Eine Blüte dieser Bewegung sind die Bio-Fetischisten, doch auch Bio-Produkte unterliegen kapitalistischen Gesetzen und werden nicht selten unter fragwürdigen Bedingungen hergestellt. Kapriziert man sich also auf ökologisch nachhaltige Waren, reicht das auch nicht zur Gewissensberuhigung. Dem eigenen Körper gegenüber schon, na klar, aber mehr ist da auch nicht zu holen. Dafür mehr auszugeben: wer sich ein ständiges großes Bio-Sortiment in der Küche leisten kann, der hat Geld. Und könnte sich vermutlich auch leisten, sich das eine oder andere seriöse Tischler-Produkt zu leisten. Aber würden dies alle tun, sparsam und vernünftig leben, Durabilität höher bewerten als den kurzfristigen niedrigen Preis - obwohl billig ja bekanntlich teurer kommt - sich der Wegwerflogik entledigen – es würde einer Wirtschaft, die auf Wachstum angelegt ist und deren Feind die Sparsamkeit ist, am Ende gar schaden. Deshalb kauft sich der gute Bürger alle paar Jahre ein neues Auto, macht sein Leben mit neuen elektronischen Spielereien erträglicher und komfortabler.

Die Entscheidung steht jedem frei

Die Entwicklung neuer, innovativer oder blödsinniger Produkte wird also vorangetrieben, indem die Leute kaufen, kaufen, kaufen, und der Versuch, sich der Verwertungslogik und der Mittäterschaft bei der Ausbeutung von Billiglohnländern, oder gar billigen Arbeitskräften hierzulande, zu entziehen, erfordert große Opfer und radikale Entscheidungen. Wer hingegen mitmachen möchte oder entscheidet, sein Gewissen durch ein paar Entscheidungen ein bisschen zu beruhigen, sich aber dadurch nicht gleich vollkommen außerhalb der Gesellschaft zu positionieren, der ist frei, zu entscheiden, wo er kauft.

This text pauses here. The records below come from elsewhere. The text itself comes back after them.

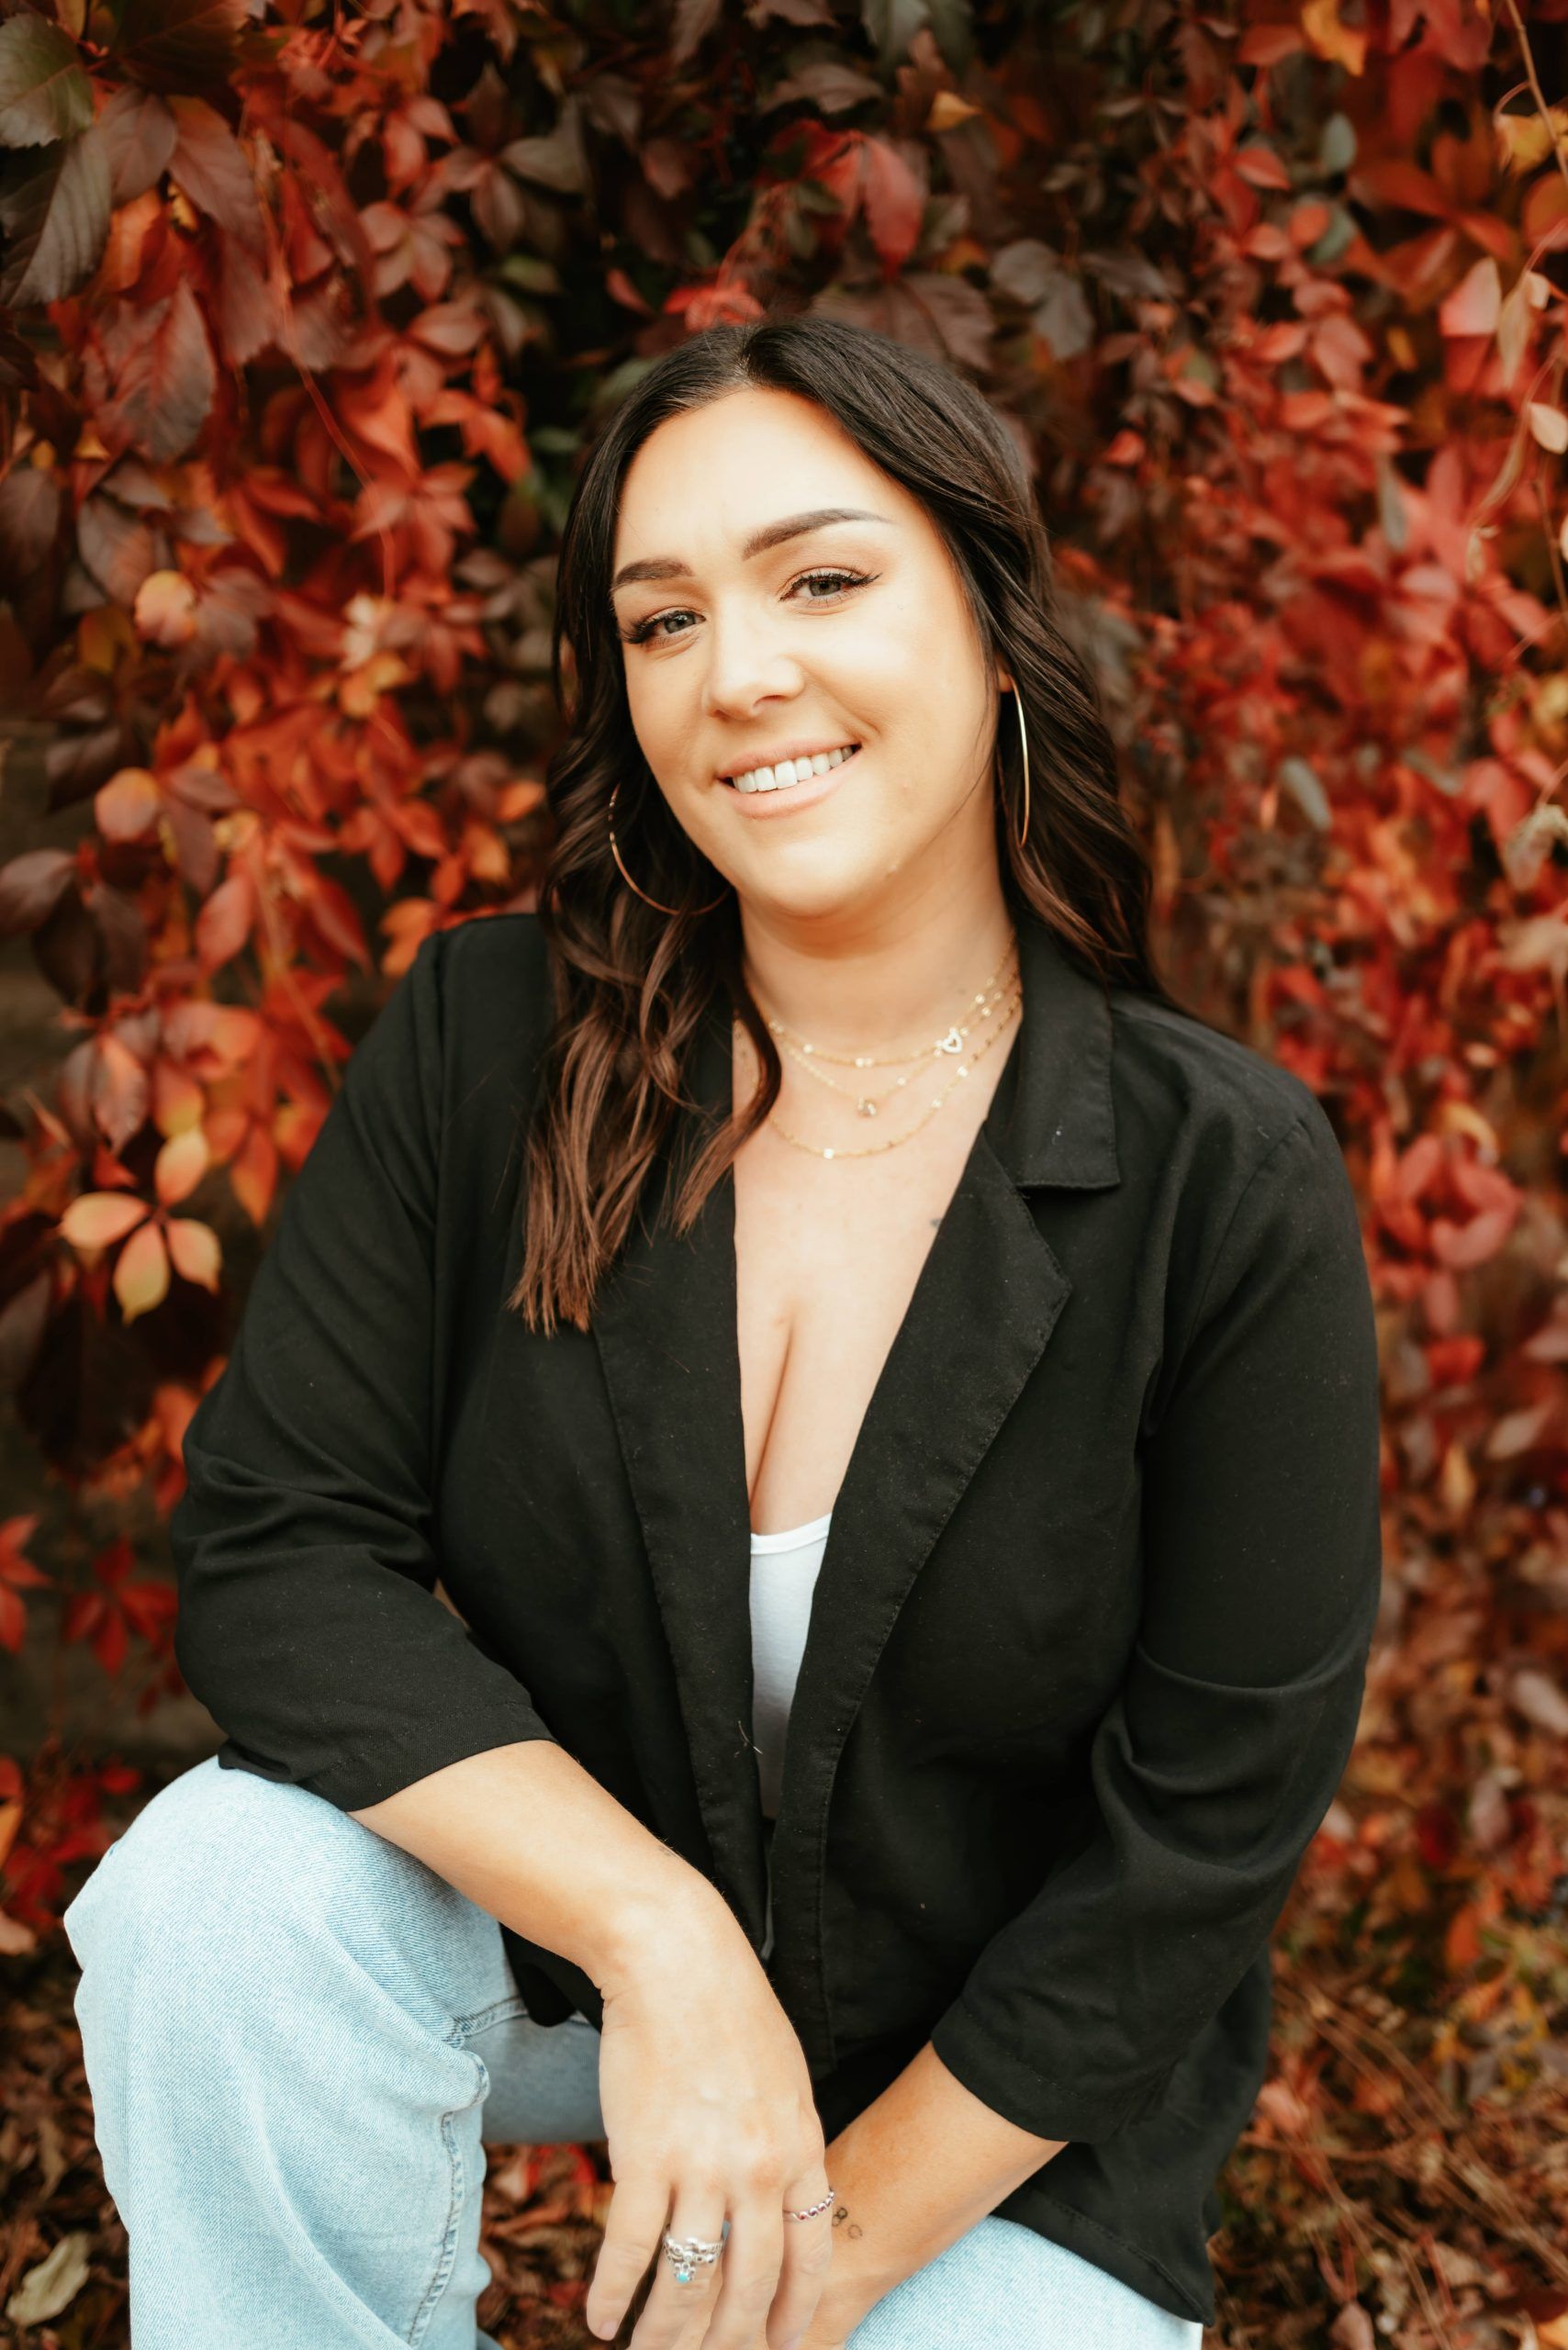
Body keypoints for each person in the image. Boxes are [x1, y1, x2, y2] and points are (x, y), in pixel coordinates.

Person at [63, 315, 1383, 2350]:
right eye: (661, 619)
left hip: (985, 2097)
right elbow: (273, 1548)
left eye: (821, 578)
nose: (737, 674)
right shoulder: (488, 1044)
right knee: (216, 1896)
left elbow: (1198, 1835)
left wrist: (807, 2259)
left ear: (987, 610)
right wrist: (656, 1931)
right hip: (576, 1993)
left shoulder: (1220, 1175)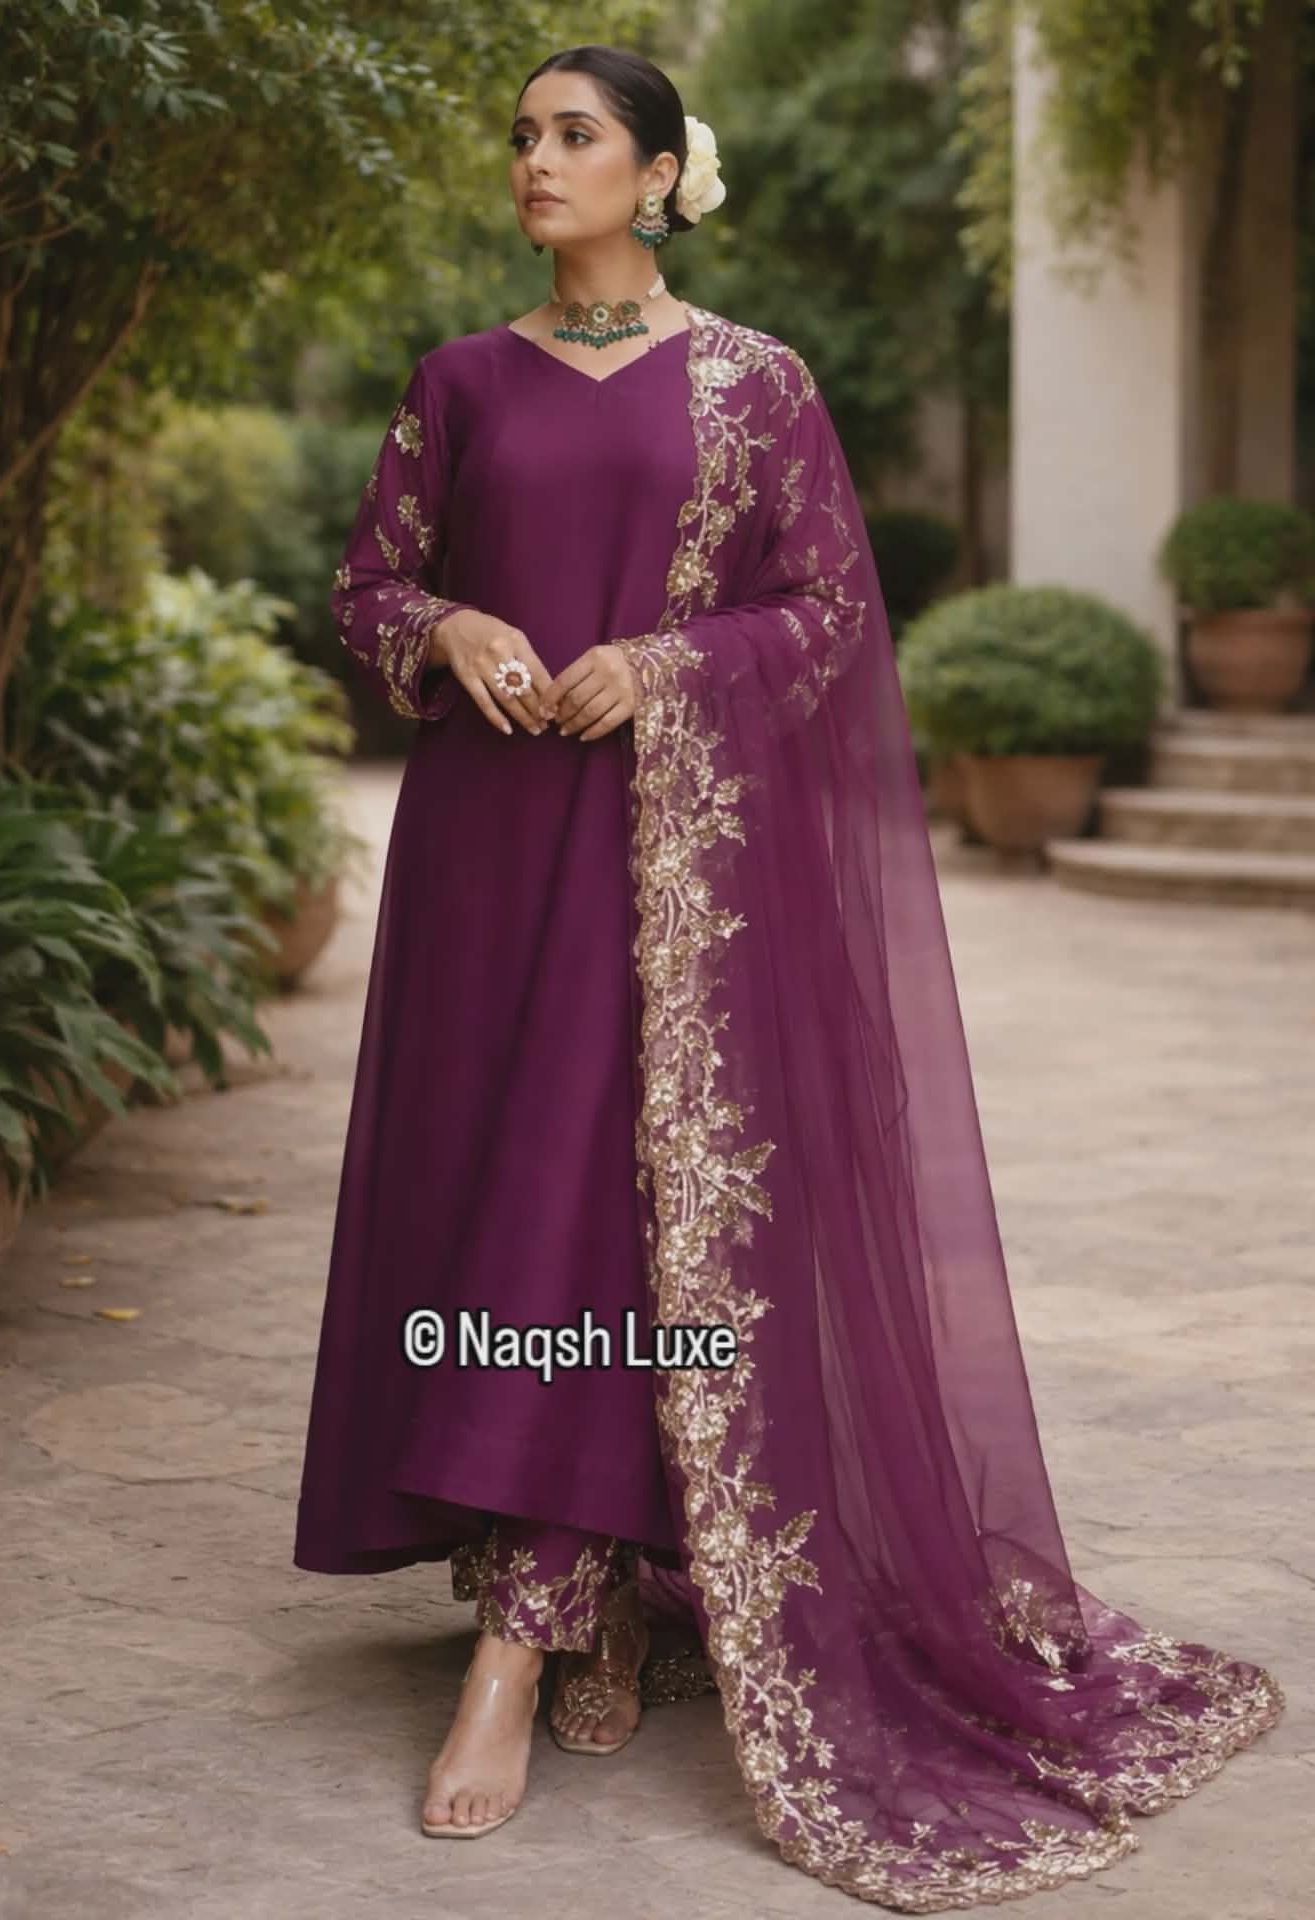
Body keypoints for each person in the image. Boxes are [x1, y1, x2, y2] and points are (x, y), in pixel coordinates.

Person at [291, 42, 1285, 1909]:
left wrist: (666, 666)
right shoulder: (458, 382)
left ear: (663, 173)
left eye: (576, 134)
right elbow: (370, 589)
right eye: (522, 136)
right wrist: (456, 624)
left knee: (592, 1211)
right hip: (486, 861)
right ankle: (592, 1591)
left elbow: (827, 613)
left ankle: (520, 1641)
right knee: (498, 1211)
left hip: (671, 880)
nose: (537, 161)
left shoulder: (757, 384)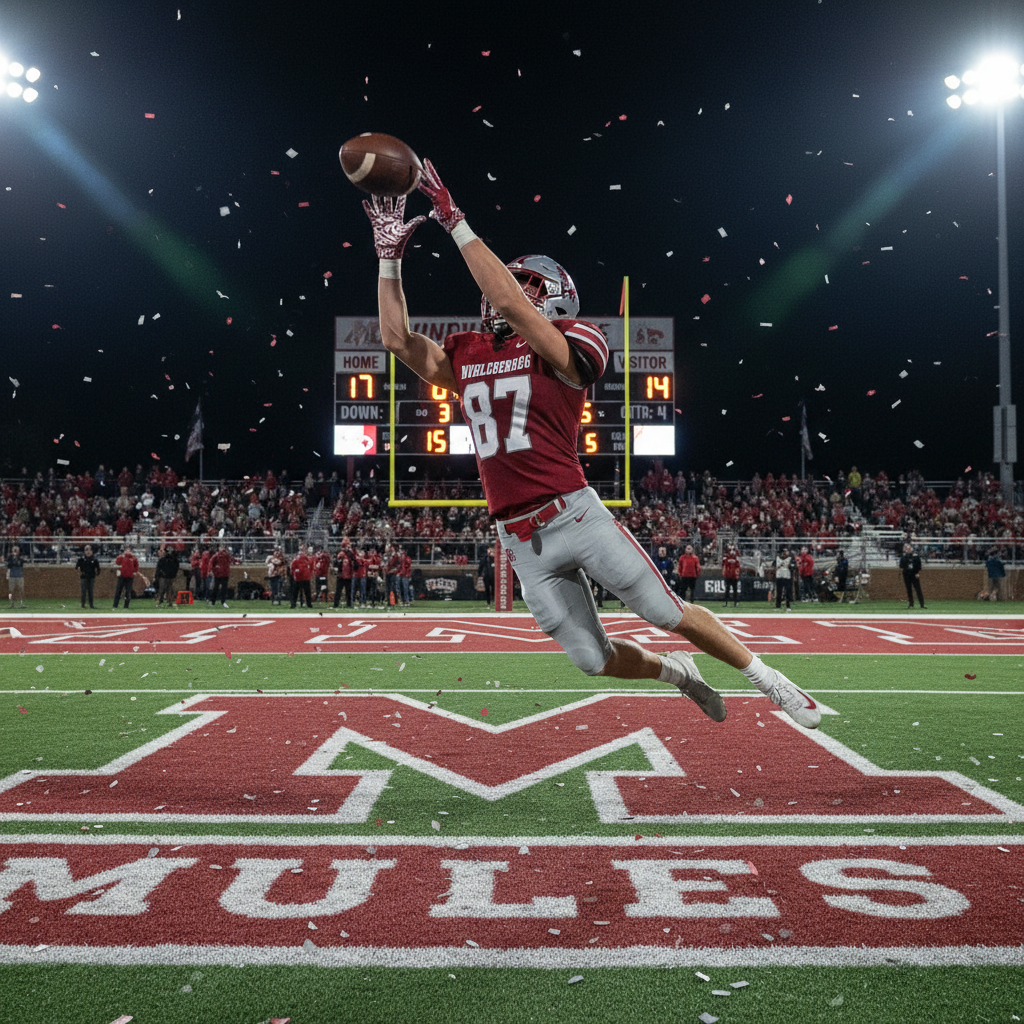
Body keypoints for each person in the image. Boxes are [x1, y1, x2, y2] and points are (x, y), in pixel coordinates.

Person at [359, 163, 820, 729]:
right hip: (517, 536)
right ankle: (679, 674)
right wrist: (389, 258)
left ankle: (771, 681)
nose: (509, 288)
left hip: (574, 513)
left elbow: (509, 305)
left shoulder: (577, 339)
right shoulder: (469, 351)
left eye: (527, 282)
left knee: (663, 610)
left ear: (553, 297)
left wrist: (454, 221)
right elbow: (395, 339)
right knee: (590, 659)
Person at [899, 542, 925, 609]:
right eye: (907, 548)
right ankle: (911, 603)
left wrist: (917, 572)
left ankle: (922, 604)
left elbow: (919, 566)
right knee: (909, 589)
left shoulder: (916, 557)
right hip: (906, 575)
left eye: (909, 548)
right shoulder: (904, 558)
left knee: (918, 589)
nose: (909, 550)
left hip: (914, 574)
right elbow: (901, 566)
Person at [154, 543, 180, 607]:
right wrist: (159, 575)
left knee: (170, 589)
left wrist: (174, 574)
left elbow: (176, 567)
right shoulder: (163, 559)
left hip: (171, 576)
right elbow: (158, 568)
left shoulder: (174, 559)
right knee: (162, 589)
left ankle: (170, 602)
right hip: (163, 576)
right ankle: (160, 601)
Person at [76, 543, 101, 609]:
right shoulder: (81, 559)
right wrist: (80, 573)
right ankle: (83, 604)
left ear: (92, 551)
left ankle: (91, 605)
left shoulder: (94, 560)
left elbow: (98, 569)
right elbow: (77, 568)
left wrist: (96, 573)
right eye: (86, 550)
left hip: (91, 577)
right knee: (83, 591)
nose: (88, 551)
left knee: (91, 591)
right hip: (84, 577)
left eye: (89, 550)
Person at [113, 545, 139, 609]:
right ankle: (115, 605)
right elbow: (117, 563)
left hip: (129, 577)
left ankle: (126, 606)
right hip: (122, 576)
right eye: (126, 550)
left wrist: (135, 572)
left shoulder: (133, 558)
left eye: (129, 551)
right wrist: (121, 557)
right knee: (118, 591)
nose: (127, 552)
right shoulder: (121, 557)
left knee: (128, 592)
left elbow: (136, 566)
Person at [209, 543, 233, 607]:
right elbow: (211, 563)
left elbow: (231, 560)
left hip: (223, 574)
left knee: (220, 588)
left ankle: (217, 601)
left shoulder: (225, 556)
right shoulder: (218, 556)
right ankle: (215, 601)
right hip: (219, 574)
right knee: (217, 588)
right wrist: (211, 570)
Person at [290, 543, 313, 609]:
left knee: (296, 592)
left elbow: (292, 568)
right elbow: (311, 567)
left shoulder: (296, 559)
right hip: (304, 578)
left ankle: (293, 604)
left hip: (299, 578)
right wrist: (309, 574)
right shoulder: (306, 559)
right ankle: (309, 604)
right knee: (307, 592)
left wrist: (294, 574)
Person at [773, 547, 796, 611]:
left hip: (787, 576)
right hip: (779, 575)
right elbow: (774, 565)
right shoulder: (777, 558)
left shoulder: (790, 558)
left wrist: (793, 575)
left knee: (787, 592)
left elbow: (793, 567)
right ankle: (778, 606)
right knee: (779, 592)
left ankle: (788, 606)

Da kann der Weg auch in den verrufenen Supermarkt ohne Gewerkschaft führen, der nicht stärker den Marktgesetzen gehorcht als der kleine mittelständische Laden. Wenn das Gewissen es zulässt. Und da der Ausstieg aus der Gesellschaft alles andere als die Regel ist, erscheint es nur folgerichtig, dass die Möbeldiscounter Hamburg und andere Städte säumen. Denn wer häufiger neue Kleider braucht, ein Smartphone haben möchte, einen Wagen unterhält und nicht jeden Tag Spaghetti mit Tomatensauce essen möchte, der freut sich auch über Polstermöbel zu günstigen Preisen - man möchte schließlich nicht leben wie ein Hund. Schließlich haben Hamburg und andere Großstädte stilistisch einen Ruf zu verlieren.